The litigation has been launched by the Public Interest Advocacy Centre and the Canadian Wireless Telecommunications Association, claiming that the Quebec measure flies in the face of net neutrality, is anti-competitive, places an unfair burden on ISPs, and is in any case outside provincial jurisdiction because telecommunications issues are the prerogative of the federal CRTC.
In its statement Friday the CRTC confirmed that this responsibility remains its prerogative under federal law.
Section 36 of the Telecommunications Act states “Except where the Commission approves otherwise, a Canadian carrier shall not control the content or influence the meaning or purpose of telecommunications carried by it for the public.”

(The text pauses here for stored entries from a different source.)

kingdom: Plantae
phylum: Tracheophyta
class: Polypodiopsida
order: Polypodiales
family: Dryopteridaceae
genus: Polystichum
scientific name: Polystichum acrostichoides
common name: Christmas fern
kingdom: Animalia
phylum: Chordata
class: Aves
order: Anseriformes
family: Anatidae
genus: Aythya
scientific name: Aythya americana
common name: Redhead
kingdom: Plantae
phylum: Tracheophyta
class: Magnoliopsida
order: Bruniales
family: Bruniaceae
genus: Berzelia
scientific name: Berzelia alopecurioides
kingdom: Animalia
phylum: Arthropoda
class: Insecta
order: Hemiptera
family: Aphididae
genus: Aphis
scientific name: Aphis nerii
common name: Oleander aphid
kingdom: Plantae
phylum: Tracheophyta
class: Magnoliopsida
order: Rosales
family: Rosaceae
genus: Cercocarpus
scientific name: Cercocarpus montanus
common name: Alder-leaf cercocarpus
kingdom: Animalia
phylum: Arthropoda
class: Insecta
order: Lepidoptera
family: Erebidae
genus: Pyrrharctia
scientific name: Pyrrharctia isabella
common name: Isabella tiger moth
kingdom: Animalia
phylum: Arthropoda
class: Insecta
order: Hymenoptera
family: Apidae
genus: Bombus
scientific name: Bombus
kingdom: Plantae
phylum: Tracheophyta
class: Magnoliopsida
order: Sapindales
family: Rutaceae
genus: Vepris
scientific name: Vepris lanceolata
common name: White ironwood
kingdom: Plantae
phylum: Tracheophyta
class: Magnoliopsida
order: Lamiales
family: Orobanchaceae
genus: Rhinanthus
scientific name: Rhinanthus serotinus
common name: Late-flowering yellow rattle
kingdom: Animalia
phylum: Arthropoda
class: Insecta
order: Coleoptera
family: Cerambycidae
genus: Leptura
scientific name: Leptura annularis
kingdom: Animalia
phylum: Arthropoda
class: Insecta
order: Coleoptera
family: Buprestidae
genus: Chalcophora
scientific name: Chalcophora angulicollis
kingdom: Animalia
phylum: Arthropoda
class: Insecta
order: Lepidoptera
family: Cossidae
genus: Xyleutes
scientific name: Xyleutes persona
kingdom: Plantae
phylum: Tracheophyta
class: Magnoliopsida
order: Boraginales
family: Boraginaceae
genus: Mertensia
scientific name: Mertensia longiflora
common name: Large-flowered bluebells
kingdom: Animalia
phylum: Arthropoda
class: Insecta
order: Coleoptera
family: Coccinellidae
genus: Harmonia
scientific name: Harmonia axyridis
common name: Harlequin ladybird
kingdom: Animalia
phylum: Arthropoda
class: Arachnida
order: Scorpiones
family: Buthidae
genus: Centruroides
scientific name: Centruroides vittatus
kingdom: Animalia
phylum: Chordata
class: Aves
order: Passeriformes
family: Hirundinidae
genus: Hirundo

Earlier this year the CTRC referenced the Quebec attempt to censor the internet through Bill 74, pointing out that the federal Telecommunications Act “prohibits the blocking by Canadian carriers of access by end-users to specific websites on the Internet without prior Commission approval, whether or not such blocking was the result of an Internet traffic management practice.”
Permission to implement a blocking system, the CRTC asserted, can only be given by the CRTC itself.
The commission then solicited, and received, comments on the subject from the Attorney General of Quebec, advocacy group OpenMedia, Shaw, TekSavvy and Telus, amongst other interested parties and organisations.
All except – perhaps predictably – the Quebec AG agreed with the CRTC view.
The AG felt that the assertion was “premature” in view of the pending court action, which presumably led to the CRTC’s decision to await the court’s finding.